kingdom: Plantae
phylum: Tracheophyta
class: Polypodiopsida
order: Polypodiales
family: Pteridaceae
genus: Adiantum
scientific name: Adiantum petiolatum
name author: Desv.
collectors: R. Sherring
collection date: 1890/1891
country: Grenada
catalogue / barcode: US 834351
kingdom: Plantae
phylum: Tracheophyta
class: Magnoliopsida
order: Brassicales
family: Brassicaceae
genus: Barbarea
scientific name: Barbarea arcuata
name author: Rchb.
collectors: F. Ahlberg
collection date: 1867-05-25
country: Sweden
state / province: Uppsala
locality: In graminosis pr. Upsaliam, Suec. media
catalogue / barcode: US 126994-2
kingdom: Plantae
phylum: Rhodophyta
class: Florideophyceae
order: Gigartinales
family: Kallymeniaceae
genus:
_ _ _ _ _
**Aim:**
Rewrite the data from the line holding "family: Brassicaceae" through the end, inclusive, substituting "collected by" for "collectors" and leaving everything else unchanged.

**Answer:**
family: Brassicaceae
genus: Barbarea
scientific name: Barbarea arcuata
name author: Rchb.
collected by: F. Ahlberg
collection date: 1867-05-25
country: Sweden
state / province: Uppsala
locality: In graminosis pr. Upsaliam, Suec. media
catalogue / barcode: US 126994-2
kingdom: Plantae
phylum: Rhodophyta
class: Florideophyceae
order: Gigartinales
family: Kallymeniaceae
genus:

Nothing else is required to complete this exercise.